New Mexico’s current education improvement agenda—including new teacher-evaluation and A-F school-grading systems—is harming the state’s large population of English-language learners and low-income students, according to a lawsuit filed against the state today by the Mexican American Legal Defense and Educational Fund, or MALDEF.
The lawsuit, filed by MALDEF in a district court earlier today on behalf of several parents with children in schools around the state, also alleges that New Mexico officials aren’t providing adequate funding to schools to support the needs of several groups of students, including English-learners, Latino students, and American Indian students.
MALDEF’s suit comes on the heels of a similar lawsuit in the state that also alleges that New Mexico is failing to provide a “sufficient education” as required by the state’s constitution.

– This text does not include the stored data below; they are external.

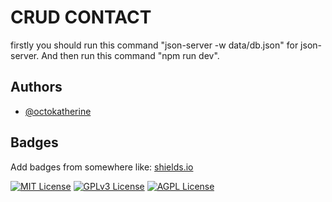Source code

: 
# CRUD CONTACT

firstly you should run this command "json-server -w data/db.json" for json-server.
And then run this command "npm run dev".    


## Authors

- [@octokatherine](https://github.com/KyawZaw-112)


## Badges

Add badges from somewhere like: [shields.io](https://shields.io/)

[![MIT License](https://img.shields.io/badge/License-MIT-green.svg)](https://choosealicense.com/licenses/mit/)
[![GPLv3 License](https://img.shields.io/badge/License-GPL%20v3-yellow.svg)](https://opensource.org/licenses/)
[![AGPL License](https://img.shields.io/badge/license-AGPL-blue.svg)](http://www.gnu.org/licenses/agpl-3.0)

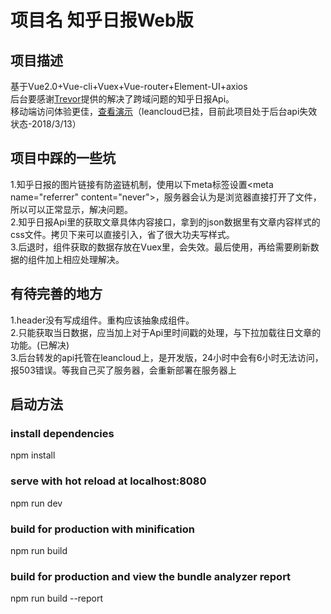 # 项目名 知乎日报Web版
## 项目描述
基于Vue2.0+Vue-cli+Vuex+Vue-router+Element-UI+axios<br>
后台要感谢[Trevor](https://segmentfault.com/a/1190000009242864)提供的解决了跨域问题的知乎日报Api。<br>
移动端访问体验更佳，[查看演示](https://kisarigi.github.io/test/#/home)（leancloud已挂，目前此项目处于后台api失效状态-2018/3/13）

## 项目中踩的一些坑
1.知乎日报的图片链接有防盗链机制，使用以下meta标签设置\<meta name="referrer" content="never">，服务器会认为是浏览器直接打开了文件，所以可以正常显示，解决问题。<br>
2.知乎日报Api里的获取文章具体内容接口，拿到的json数据里有文章内容样式的css文件。拷贝下来可以直接引入，省了很大功夫写样式。<br>
3.后退时，组件获取的数据存放在Vuex里，会失效。最后使用<keep-alive>，再给需要刷新数据的组件加上相应处理解决。

## 有待完善的地方
1.header没有写成组件。重构应该抽象成组件。<br>
2.只能获取当日数据，应当加上对于Api里时间戳的处理，与下拉加载往日文章的功能。(已解决)<br>
3.后台转发的api托管在leancloud上，是开发版，24小时中会有6小时无法访问，报503错误。等我自己买了服务器，会重新部署在服务器上<br>


## 启动方法
### install dependencies
npm install

### serve with hot reload at localhost:8080
npm run dev

### build for production with minification
npm run build

### build for production and view the bundle analyzer report
npm run build --report
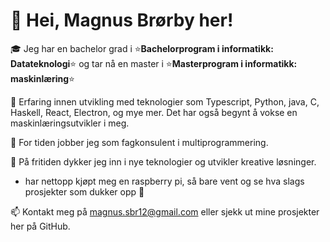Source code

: # 👋 Hei, Magnus Brørby her!

🎓 Jeg har en bachelor grad i ⭐️**Bachelorprogram i informatikk: Datateknologi**⭐️ og tar nå en master i ⭐️**Masterprogram i informatikk: maskinlæring**⭐️

💼 Erfaring innen utvikling med teknologier som Typescript, Python, java, C, Haskell, React, Electron, og mye mer. Det har også begynt å vokse en maskinlæringsutvikler i meg.

🔭 For tiden jobber jeg som fagkonsulent i multiprogrammering.

🌱 På fritiden dykker jeg inn i nye teknologier og utvikler kreative løsninger.
- har nettopp kjøpt meg en raspberry pi, så bare vent og se hva slags prosjekter som dukker opp 👀

📫 Kontakt meg på [magnus.sbr12@gmail.com](mailto:magnus.sbr12@gmail.com) eller sjekk ut mine prosjekter her på GitHub.

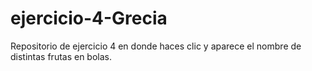 # ejercicio-4-Grecia
Repositorio de ejercicio 4 en donde haces clic y aparece el nombre de distintas frutas en bolas. 
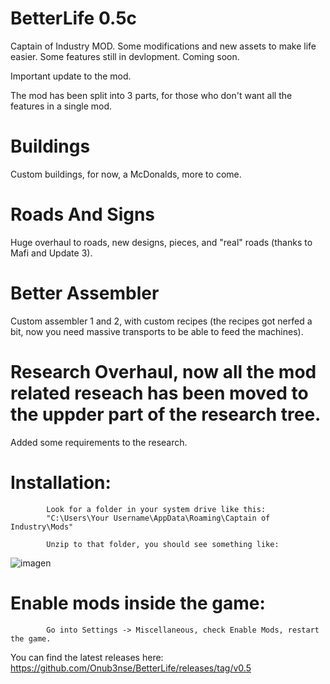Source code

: # BetterLife 0.5c
Captain of Industry MOD. Some modifications and new assets to make life easier.
Some features still in devlopment. Coming soon.

Important update to the mod.

The mod has been split into 3 parts, for those who don't want all the features in a single mod.

# Buildings

Custom buildings, for now, a McDonalds, more to come.

# Roads And Signs

Huge overhaul to roads, new designs, pieces, and "real" roads (thanks to Mafi and Update 3).

# Better Assembler

Custom assembler 1 and 2, with custom recipes (the recipes got nerfed a bit, now you need massive transports to be able to feed the machines).

# Research Overhaul, now all the mod related reseach has been moved to the uppder part of the research tree.
  Added some requirements to the research.


# Installation:

            Look for a folder in your system drive like this:
            "C:\Users\Your Username\AppData\Roaming\Captain of Industry\Mods"
            
            Unzip to that folder, you should see something like:

![imagen](https://github.com/Onub3nse/BetterLife/assets/43469130/2ac10a22-69ed-4e40-8abd-822f3463fefd)


# Enable mods inside the game:

            Go into Settings -> Miscellaneous, check Enable Mods, restart the game.

You can find the latest releases here: https://github.com/Onub3nse/BetterLife/releases/tag/v0.5

            

            
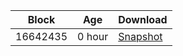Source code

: |     Block   |     Age     |   Download  |
| ----------- | ----------- | ----------- |
|   16642435   |  0 hour | [Snapshot](https://s3.eu-central-1.amazonaws.com/w3coins.io/snapshots/cosmos-mainnet/cosmos_snapsot_latest.json)  |
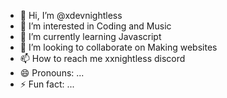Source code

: - 👋 Hi, I’m @xdevnightless
- 👀 I’m interested in Coding and Music
- 🌱 I’m currently learning Javascript 
- 💞️ I’m looking to collaborate on Making websites
- 📫 How to reach me xxnightless discord
- 😄 Pronouns: ...
- ⚡ Fun fact: ...

<!---
xdevnightless/xdevnightless is a ✨ special ✨ repository because its `README.md` (this file) appears on your GitHub profile.
You can click the Preview link to take a look at your changes.
--->
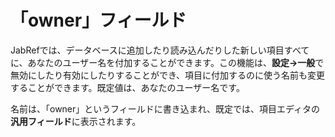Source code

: 「owner」フィールド
===================

JabRefでは、データベースに追加したり読み込んだりした新しい項目すべてに、あなたのユーザー名を付加することができます。この機能は、**設定→一般**で無効にしたり有効にしたりすることができ、項目に付加するのに使う名前も変更することができます。既定値は、あなたのユーザー名です。

名前は、「owner」というフィールドに書き込まれ、既定では、項目エディタの**汎用フィールド**に表示されます。
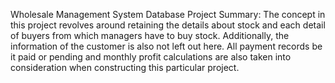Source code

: Wholesale Management System Database Project
Summary: 
The concept in this project revolves around retaining the details about stock and each detail of buyers from which managers have to buy stock.
Additionally, the information of the customer is also not left out here.
All payment records be it paid or pending and monthly profit calculations are also taken into consideration when constructing this particular project.
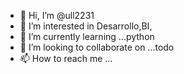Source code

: - 👋 Hi, I’m @ull2231
- 👀 I’m interested in Desarrollo,BI,
- 🌱 I’m currently learning ...python
- 💞️ I’m looking to collaborate on ...todo
- 📫 How to reach me ...

<!---
ull2231/ull2231 is a ✨ special ✨ repository because its `README.md` (this file) appears on your GitHub profile.
You can click the Preview link to take a look at your changes.
--->

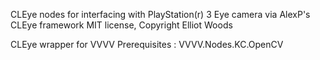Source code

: CLEye nodes for interfacing with PlayStation(r) 3 Eye camera via AlexP's CLEye framework
MIT license, Copyright Elliot Woods

CLEye wrapper for VVVV
Prerequisites :
VVVV.Nodes.KC.OpenCV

That suit was brought by the New Mexico Center on Law and Poverty.
The MALDEF complaint in part zeroes in on specific reform initiatives for K-12 that have been pushed by Gov. Susana Martinez, a Republican, and the state’s K-12 schools chief, Hanna Skandera (whose official title is “Secretary-Designate of Education” because state lawmakers, for more than three years, have never confirmed her in the position).
The state’s three-year old school grading system, MALDEF alleges, labels many schools with grades of C or lower, making it difficult to recruit top-flight teachers to the campuses filled with struggling students and most in need of them. The state’s teacher-evaluation system also unfairly rates teachers, MALDEF argues, and limits school districts’ efforts to recruit and retain effective teachers to work with the state’s most struggling students.